* EXERCISE PROMPT
Give every line of the records below as a numbered list. Leave out blank lines and the pictures.

─── INPUT DATA

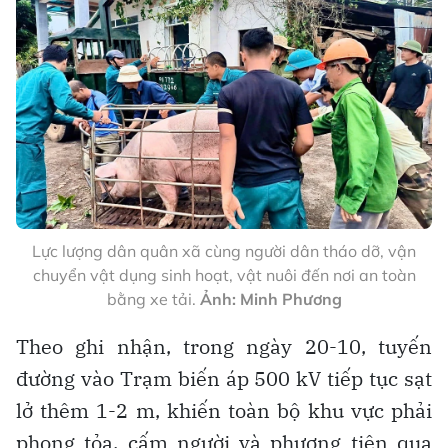
Lực lượng dân quân xã cùng người dân tháo dỡ, vận
chuyển vật dụng sinh hoạt, vật nuôi đến nơi an toàn
bằng xe tải.
Ảnh: Minh Phương
Theo ghi nhận, trong ngày 20-10, tuyến
đường vào Trạm biến áp 500 kV tiếp tục sạt
lở thêm 1-2 m, khiến toàn bộ khu vực phải
phong tỏa, cấm người và phương tiện qua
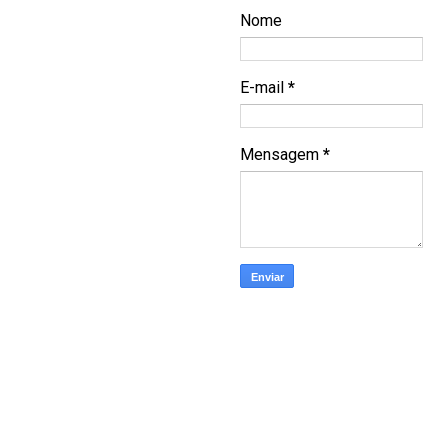
Nome
E-mail
*
Mensagem
*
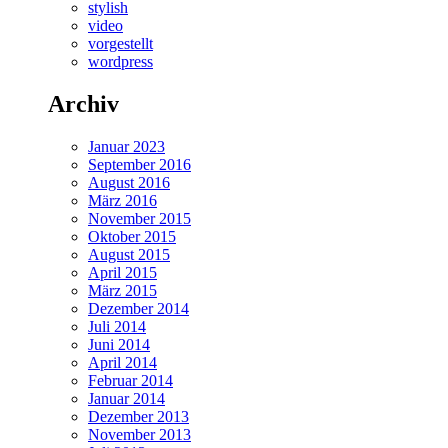
stylish
video
vorgestellt
wordpress
Archiv
Januar 2023
September 2016
August 2016
März 2016
November 2015
Oktober 2015
August 2015
April 2015
März 2015
Dezember 2014
Juli 2014
Juni 2014
April 2014
Februar 2014
Januar 2014
Dezember 2013
November 2013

──────

* EXERCISE ANSWER
1. Lực lượng dân quân xã cùng người dân tháo dỡ, vận
2. chuyển vật dụng sinh hoạt, vật nuôi đến nơi an toàn
3. bằng xe tải.
4. Ảnh: Minh Phương
5. Theo ghi nhận, trong ngày 20-10, tuyến
6. đường vào Trạm biến áp 500 kV tiếp tục sạt
7. lở thêm 1-2 m, khiến toàn bộ khu vực phải
8. phong tỏa, cấm người và phương tiện qua
9. Nome
10. E-mail
11. *
12. Mensagem
13. *
14. stylish
15. video
16. vorgestellt
17. wordpress
18. Archiv
19. Januar 2023
20. September 2016
21. August 2016
22. März 2016
23. November 2015
24. Oktober 2015
25. August 2015
26. April 2015
27. März 2015
28. Dezember 2014
29. Juli 2014
30. Juni 2014
31. April 2014
32. Februar 2014
33. Januar 2014
34. Dezember 2013
35. November 2013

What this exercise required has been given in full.